◆ **Task goal**
Scan the following data for lines with "Bank" and state how many there are, as a number only.

◆ **Given information**
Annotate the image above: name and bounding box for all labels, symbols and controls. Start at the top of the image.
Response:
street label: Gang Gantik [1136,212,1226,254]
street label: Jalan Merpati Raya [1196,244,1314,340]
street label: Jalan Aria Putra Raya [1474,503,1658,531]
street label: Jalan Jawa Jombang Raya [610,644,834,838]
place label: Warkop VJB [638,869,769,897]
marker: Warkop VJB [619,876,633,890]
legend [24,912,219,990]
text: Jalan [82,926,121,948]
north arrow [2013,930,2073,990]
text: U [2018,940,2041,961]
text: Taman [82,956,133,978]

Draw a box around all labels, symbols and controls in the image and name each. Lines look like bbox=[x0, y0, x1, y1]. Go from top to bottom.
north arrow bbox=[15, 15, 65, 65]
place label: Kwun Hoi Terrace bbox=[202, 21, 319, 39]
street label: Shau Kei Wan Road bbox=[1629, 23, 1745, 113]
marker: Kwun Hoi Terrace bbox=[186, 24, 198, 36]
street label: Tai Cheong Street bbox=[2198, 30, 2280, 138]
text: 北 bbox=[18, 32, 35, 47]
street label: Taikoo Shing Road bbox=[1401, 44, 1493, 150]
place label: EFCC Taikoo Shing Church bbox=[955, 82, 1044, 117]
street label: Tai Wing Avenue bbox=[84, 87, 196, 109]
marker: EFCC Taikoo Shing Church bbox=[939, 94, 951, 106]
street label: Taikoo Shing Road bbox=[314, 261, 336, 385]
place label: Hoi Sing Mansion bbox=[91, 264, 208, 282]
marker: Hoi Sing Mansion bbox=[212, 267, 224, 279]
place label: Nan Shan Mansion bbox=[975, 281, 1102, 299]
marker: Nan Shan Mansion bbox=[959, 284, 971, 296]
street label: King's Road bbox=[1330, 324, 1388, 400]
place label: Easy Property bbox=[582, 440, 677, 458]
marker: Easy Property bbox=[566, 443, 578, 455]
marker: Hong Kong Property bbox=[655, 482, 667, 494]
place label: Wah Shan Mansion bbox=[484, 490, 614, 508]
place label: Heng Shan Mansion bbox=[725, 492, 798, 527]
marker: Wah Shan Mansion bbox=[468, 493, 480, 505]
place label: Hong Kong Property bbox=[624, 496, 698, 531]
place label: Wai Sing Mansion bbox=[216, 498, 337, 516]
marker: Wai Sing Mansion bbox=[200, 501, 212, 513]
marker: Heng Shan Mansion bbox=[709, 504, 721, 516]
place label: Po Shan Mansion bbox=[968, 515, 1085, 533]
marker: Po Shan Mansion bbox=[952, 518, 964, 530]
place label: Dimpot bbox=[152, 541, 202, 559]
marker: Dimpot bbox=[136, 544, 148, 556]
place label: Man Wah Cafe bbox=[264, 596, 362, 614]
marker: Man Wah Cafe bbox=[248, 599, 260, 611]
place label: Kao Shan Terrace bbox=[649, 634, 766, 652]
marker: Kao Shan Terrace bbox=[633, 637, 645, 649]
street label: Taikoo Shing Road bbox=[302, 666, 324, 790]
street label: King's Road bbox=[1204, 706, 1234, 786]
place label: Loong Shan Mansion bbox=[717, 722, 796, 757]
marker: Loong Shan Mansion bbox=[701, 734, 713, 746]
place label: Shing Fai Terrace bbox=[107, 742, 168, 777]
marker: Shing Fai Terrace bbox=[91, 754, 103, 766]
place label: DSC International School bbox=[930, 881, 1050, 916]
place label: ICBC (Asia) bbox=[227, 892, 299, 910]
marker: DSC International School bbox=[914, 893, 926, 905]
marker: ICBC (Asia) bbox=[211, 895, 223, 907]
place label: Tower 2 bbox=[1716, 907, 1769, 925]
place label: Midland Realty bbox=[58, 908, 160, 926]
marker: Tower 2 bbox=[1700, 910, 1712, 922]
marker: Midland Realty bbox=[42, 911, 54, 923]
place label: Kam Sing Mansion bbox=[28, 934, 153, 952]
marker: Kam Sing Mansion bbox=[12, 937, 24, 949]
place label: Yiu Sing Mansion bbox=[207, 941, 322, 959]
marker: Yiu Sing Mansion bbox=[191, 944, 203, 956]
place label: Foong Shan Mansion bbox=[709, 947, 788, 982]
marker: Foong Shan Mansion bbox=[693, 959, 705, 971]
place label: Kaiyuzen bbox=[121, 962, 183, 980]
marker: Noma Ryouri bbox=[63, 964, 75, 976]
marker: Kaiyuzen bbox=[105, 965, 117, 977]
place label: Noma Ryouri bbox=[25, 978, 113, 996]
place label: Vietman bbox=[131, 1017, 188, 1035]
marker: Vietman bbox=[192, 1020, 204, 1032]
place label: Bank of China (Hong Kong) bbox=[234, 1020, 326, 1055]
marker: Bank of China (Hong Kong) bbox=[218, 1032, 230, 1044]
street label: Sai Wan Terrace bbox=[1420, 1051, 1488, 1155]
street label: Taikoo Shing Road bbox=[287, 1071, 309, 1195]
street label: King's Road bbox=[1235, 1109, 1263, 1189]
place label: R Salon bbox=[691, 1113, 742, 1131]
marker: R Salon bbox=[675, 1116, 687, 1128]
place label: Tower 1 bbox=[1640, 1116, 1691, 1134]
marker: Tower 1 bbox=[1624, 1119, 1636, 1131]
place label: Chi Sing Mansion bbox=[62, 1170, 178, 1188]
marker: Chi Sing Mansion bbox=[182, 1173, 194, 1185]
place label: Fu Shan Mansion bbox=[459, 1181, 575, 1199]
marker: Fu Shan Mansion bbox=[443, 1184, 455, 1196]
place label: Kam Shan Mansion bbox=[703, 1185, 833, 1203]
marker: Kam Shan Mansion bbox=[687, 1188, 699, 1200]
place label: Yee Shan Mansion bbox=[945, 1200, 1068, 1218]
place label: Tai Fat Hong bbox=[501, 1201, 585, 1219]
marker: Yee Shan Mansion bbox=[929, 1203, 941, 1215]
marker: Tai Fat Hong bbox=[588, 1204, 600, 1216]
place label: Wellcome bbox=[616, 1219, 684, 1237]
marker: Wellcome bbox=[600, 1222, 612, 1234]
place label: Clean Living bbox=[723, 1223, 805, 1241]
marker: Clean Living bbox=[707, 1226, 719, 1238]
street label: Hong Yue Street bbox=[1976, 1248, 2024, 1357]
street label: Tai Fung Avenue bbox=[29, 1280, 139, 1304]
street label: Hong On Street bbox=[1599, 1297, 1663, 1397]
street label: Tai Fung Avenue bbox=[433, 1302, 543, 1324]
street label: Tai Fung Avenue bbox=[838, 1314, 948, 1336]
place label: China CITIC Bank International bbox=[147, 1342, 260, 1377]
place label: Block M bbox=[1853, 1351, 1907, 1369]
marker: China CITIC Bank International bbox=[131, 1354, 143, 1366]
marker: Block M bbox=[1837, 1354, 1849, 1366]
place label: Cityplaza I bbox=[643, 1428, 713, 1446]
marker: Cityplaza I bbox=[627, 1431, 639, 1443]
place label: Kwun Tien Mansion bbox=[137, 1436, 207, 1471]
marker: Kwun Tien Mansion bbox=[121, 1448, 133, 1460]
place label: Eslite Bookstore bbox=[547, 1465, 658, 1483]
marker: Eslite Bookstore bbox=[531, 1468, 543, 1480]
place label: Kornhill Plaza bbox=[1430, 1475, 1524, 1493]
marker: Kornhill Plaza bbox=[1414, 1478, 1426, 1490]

◆ **Task solution**
4